SOURCE DOCUMENT:
----

It’s funny to think I’ve met Rafaela’s whole family before meeting her in person.  They’re good people, I can tell where she gets it from.  Luis, her step dad let me in and gave me water and talked to me until David got home, Rafa’s younger brother.  We talked about my trip, what he’s studying in school and life in general.  He’s studying kinesiology, that might not be right but, he studies the way the body works and what a person needs to do to take care of themselves.  He wants to help people be happy in their skin through diet and exercise, something I believe in as well.  Nearly all personal problems, self esteem and self image issues can be alleviated through a little physical activity and eating some good food.  A donut here and there can’t hurt either.  When Connie, Rafa and David’s mother came home, the four of us went out for dinner, Mexican food.  I had a burrito for lunch but, I could eat a burrito every meal of the day and not complain.  Rafa and David have a younger sister but, she worked late and got home after I had already gone to sleep.  

Getting absorbed into someone else’s family is a beautiful thing.  Sharing what you have with someone who has nothing is a very human thing.  I never thought I’d be so dependent on the company of others, the warm feeling of being in the bosom of a family even when it’s not yours.  It’s truly the family that makes the holidays the holidays even if you have to borrow someone else’s.  I’d like to think my presence has a positive effect on the family, makes the weekend a bit more distinct than others knowing they’re doing something very kind for me.  Maybe years down the road the Rodriguez’s will remember having a smell biker for some added company around Connie’s birthday just a few weeks before Christmas.

Day 69 - 11/30/16 - Oceanside to Pacific Beach, San Diego, CA

Despite the cozy motel room a block from the beach, sleep did not find me easily.  Train tracks run perpendicular to the street the Beachwood Motel sits on, busy train tracks, in fact, maybe every 20 minutes.  I find it comforting, and also kind of funny, how close the Amtrak route has been to my bike route over the last couple of weeks.  

I think when I finally board the train to go home I’ll find myself backtracking quite a bit, seeing all I’ve seen from a train window, back through Oceanside and over the bridge at Gaviota State Beach, being one with the noise that as disturbed or prevented sleep while making my way down So. Cal.  I left the motel early, before 9:00am so I could see Stephanie before she went to work.  I did not make it, I was on pace but, I blame my Canadian friends, Brandon, Brendan and Kane.

----

RECORDS TO PROCESS:

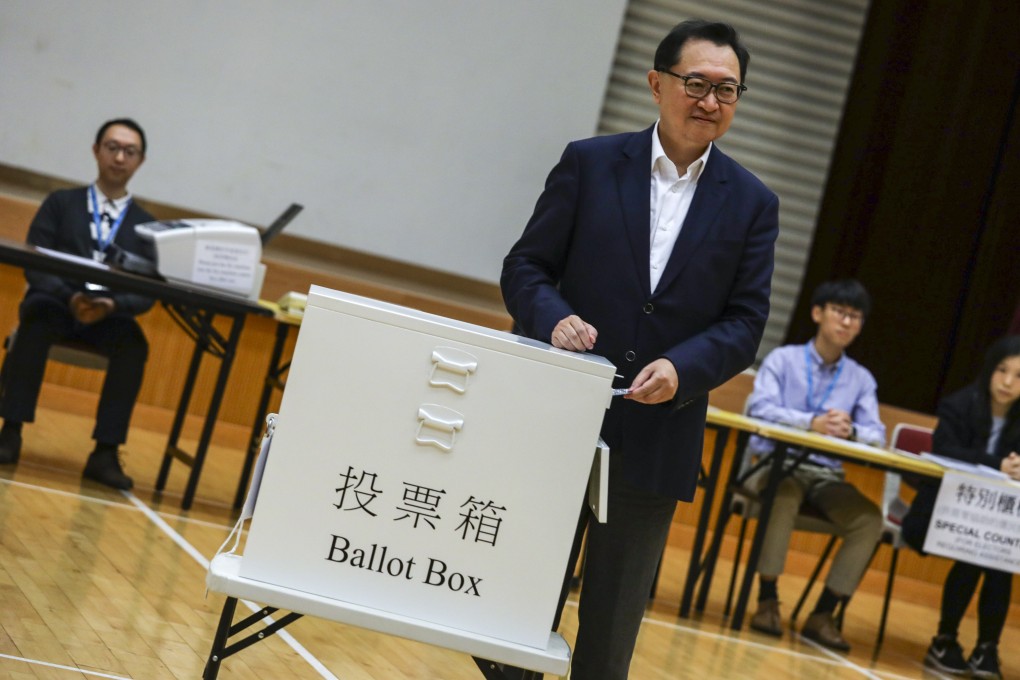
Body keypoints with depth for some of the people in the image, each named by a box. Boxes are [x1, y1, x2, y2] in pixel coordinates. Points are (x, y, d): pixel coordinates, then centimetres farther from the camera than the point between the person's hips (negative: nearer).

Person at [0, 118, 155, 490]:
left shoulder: (147, 225, 13)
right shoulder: (60, 202, 11)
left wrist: (112, 304, -21)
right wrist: (70, 297, -21)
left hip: (109, 315, 1)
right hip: (56, 303, -1)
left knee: (134, 344, -33)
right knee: (37, 316, -36)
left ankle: (105, 452, -33)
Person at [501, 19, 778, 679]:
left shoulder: (752, 203, 3)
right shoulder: (589, 163, 1)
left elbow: (745, 321, 1)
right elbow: (525, 265, 2)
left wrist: (682, 369, -17)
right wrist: (554, 318, -19)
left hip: (656, 443, 1)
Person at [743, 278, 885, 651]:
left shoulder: (862, 379, 12)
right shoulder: (782, 359, 3)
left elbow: (877, 435, 0)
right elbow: (759, 408, -14)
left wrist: (851, 430, -25)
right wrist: (812, 422, -30)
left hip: (827, 477, 4)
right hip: (777, 464, -3)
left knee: (870, 519, -23)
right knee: (785, 497, -37)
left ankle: (822, 615, -18)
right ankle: (767, 599, -23)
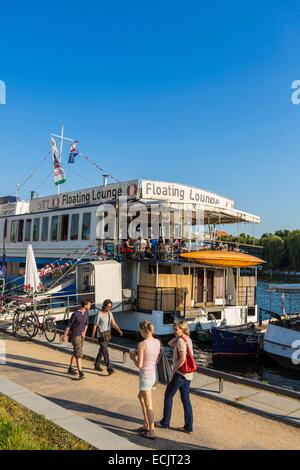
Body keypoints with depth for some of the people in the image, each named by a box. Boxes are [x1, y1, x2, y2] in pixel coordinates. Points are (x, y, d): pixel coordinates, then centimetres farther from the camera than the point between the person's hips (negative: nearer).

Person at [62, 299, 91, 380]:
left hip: (81, 335, 8)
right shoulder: (75, 314, -20)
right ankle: (81, 373, -12)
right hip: (75, 336, -8)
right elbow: (69, 325, -12)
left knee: (75, 352, 19)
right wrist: (65, 336, -7)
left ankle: (70, 368, 35)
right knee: (79, 354, -12)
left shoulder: (86, 312, 1)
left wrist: (84, 332, 5)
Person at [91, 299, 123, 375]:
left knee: (102, 350, 19)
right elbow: (95, 325, -7)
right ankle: (110, 369, -11)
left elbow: (114, 323, -3)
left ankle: (97, 365, 36)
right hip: (101, 336, -7)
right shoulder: (99, 315, -18)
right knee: (105, 352, -10)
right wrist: (93, 335, 3)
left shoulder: (110, 313, 2)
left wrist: (119, 330, -18)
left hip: (107, 335, 7)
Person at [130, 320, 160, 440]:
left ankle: (151, 432, 16)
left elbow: (139, 365, -18)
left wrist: (133, 357, 2)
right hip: (155, 375, 7)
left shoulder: (142, 344, -20)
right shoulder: (158, 342, 1)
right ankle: (146, 424, 32)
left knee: (148, 405, 6)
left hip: (146, 376, -7)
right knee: (141, 397, 27)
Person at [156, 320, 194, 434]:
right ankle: (188, 427, 18)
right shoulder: (188, 339, 9)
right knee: (185, 399, 14)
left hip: (180, 373, -8)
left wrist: (174, 369, -14)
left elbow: (182, 359, -26)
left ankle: (165, 422, 22)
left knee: (168, 396, 10)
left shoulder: (181, 340, -18)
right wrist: (178, 336, 2)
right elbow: (170, 344, 14)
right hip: (188, 374, 8)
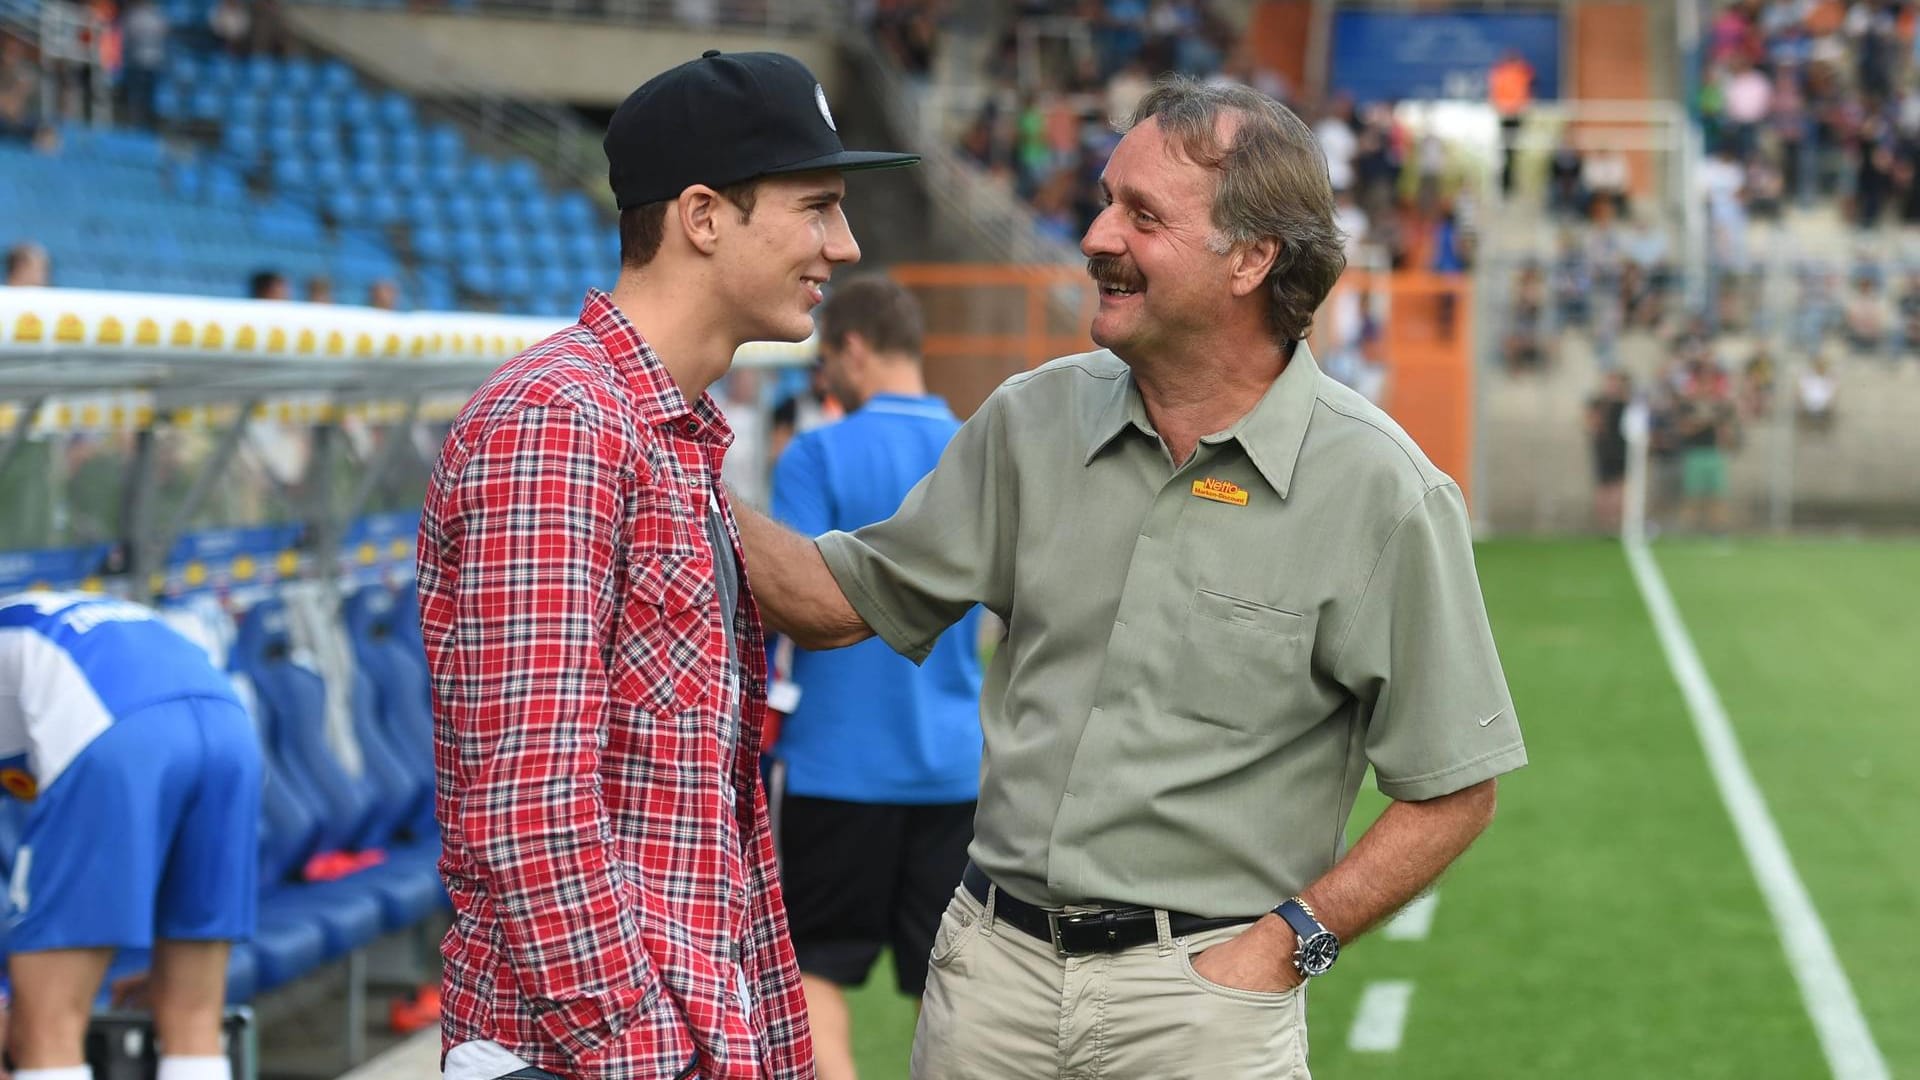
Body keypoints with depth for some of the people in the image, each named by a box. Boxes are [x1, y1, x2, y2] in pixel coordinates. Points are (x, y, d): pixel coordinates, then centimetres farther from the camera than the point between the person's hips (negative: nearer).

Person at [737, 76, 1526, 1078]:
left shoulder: (1381, 489, -9)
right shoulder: (1033, 420, 4)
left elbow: (1451, 791, -5)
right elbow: (840, 601, 10)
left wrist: (1287, 942, -11)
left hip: (1202, 990, -4)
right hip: (992, 959, 4)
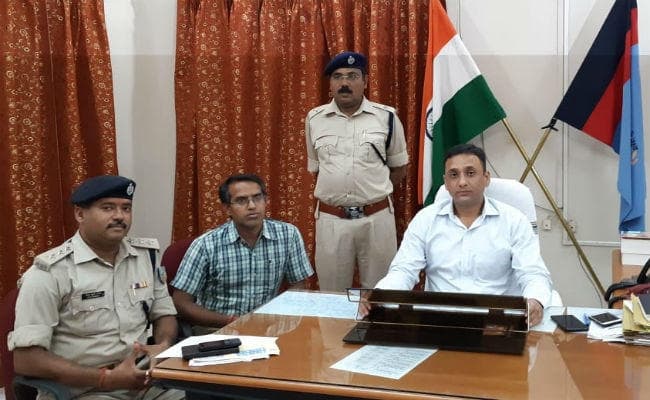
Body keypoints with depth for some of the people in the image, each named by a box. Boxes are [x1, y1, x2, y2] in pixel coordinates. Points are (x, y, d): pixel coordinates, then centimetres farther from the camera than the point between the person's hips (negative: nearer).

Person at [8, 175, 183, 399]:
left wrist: (164, 346, -4)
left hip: (146, 381, 4)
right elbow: (26, 359, -14)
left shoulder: (147, 255, 7)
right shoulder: (50, 272, -10)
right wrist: (106, 379, -19)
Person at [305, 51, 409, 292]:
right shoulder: (314, 119, 4)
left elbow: (399, 168, 10)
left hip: (376, 217, -1)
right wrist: (334, 193, 11)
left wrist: (374, 192, 5)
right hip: (330, 218, 1)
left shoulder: (387, 117, -1)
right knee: (332, 294, 10)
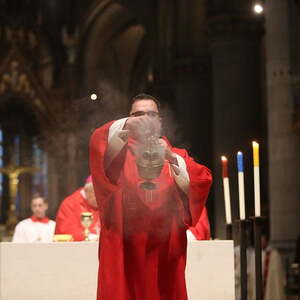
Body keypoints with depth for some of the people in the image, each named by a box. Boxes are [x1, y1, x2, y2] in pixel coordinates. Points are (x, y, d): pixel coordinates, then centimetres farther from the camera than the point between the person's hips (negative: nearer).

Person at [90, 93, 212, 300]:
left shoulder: (176, 155, 15)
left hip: (165, 250, 1)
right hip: (123, 250, -1)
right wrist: (125, 127, -30)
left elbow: (202, 181, -3)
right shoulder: (119, 152, 11)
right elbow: (99, 141, -12)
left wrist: (171, 159, -17)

----

TASKS TO CARRY OUT:
1. For each statement, say whether it agrees with the bike-trip journal, answering yes or no and quoting the journal's deciding words: (a) David is Rafa's younger brother. (b) The narrator reached Stephanie before she went to work. (c) Luis is Rafaela's step dad.
2. State how many lines of the entries contain the string "ankle", giving the number alone.
The bike-trip journal and the entries have nothing to do with each other.

SOLUTIONS TO THE TASKS:
1.
(a) Yes: "David got home, Rafa’s younger brother"
(b) No: "I did not make it"
(c) Yes: "Luis, her step dad let me in"

2. 11